A TEENAGER who launched “cowardly and spineless” unprovoked attacks on two men outside a West Cumbria pub has been locked up for more than a year.

Mark Trainor was drunk having attended his best friend’s surprise 18th birthday party at Harrington’s Lifeboat Inn on March 15 last year when he engaged in what a judge called “gratuitous street violence” outside the premises.

Eyewitness Esha Denwood watched as Trainor - who she’d known for several years - walked over and brutally attacked both Nicky Walsh and Matthew Nicol. Mr Walsh suffered a double jaw fracture, severe bruising and cuts when he was knocked to the ground and punched up to half a dozen times, while his pal Mr Nicol was also felled and sustained injuries including a cut to his chin.

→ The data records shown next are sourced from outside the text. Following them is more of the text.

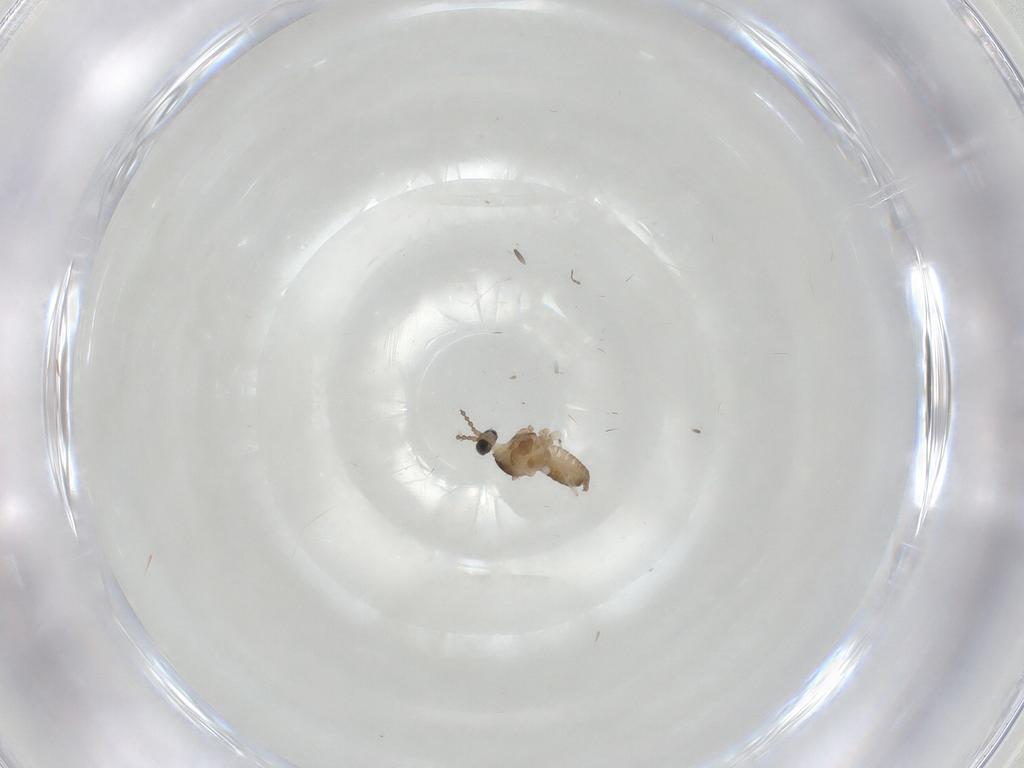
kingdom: Animalia
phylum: Arthropoda
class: Insecta
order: Diptera
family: Cecidomyiidae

“I don’t even think they saw it coming,” Miss Denwood told a Carlisle Crown Court jury last month. Trainor - 17 at the time, now aged 18 and with convictions for violence as a youth - denied causing Mr Walsh grievous bodily harm and Mr Nicol actual bodily harm, but was convicted, unanimously, after a trial.

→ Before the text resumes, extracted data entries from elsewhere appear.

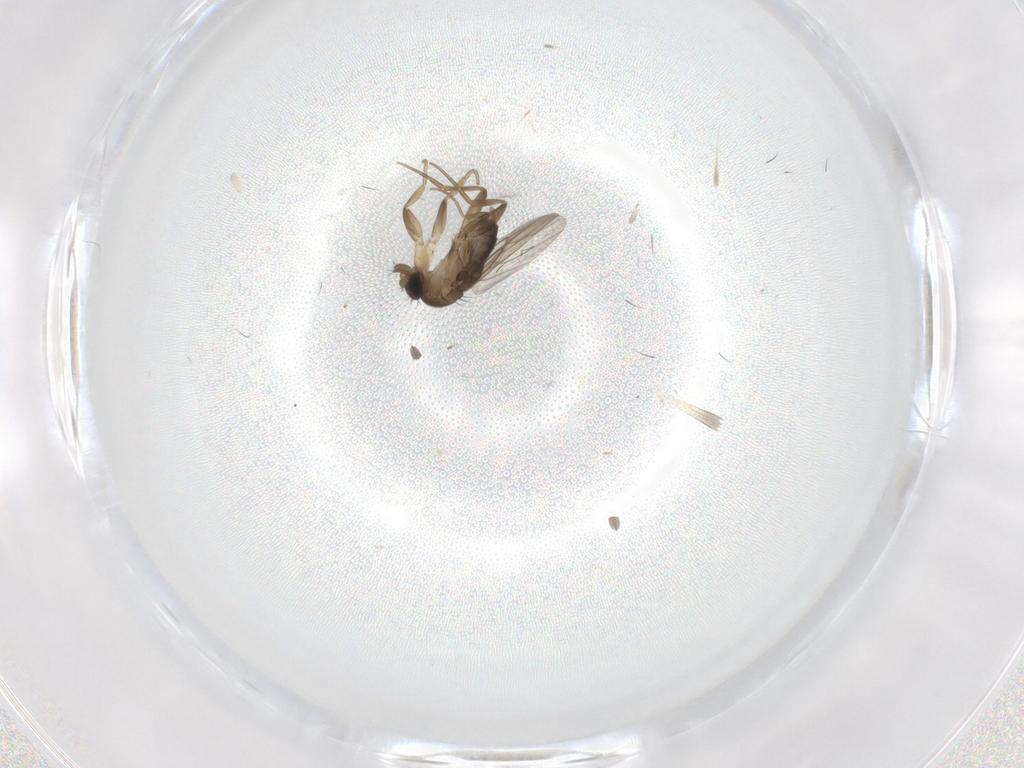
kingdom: Animalia
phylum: Arthropoda
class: Insecta
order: Diptera
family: Phoridae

Both victims provided impact statements, revealing they had suffered from sleeping difficulties, and that there had been an impact on their respective jobs.

Mr Walsh suffered a permanent displacement of bite, had no solids for six weeks and spoke of anxiety when in crowds and among people drinking. Mr Nicol described a “horrifying experience”, and being in immense physical pain.

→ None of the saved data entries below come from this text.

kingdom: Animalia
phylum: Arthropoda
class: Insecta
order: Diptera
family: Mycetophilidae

The court heard today (FRI) Trainor, of High Close, Harrington, now accepted he attacked the two men, and he told Recorder Christopher Hudson from the dock: “I am sorry. Don’t send me away.”

But, passing a immediate 15-month young offender institution sentence, Recorder Hudson replied: “You are a lad who has to go to custody.” He told Trainor: “They are nasty, cowardly, spineless offences. You attacked these entirely innocent chaps.”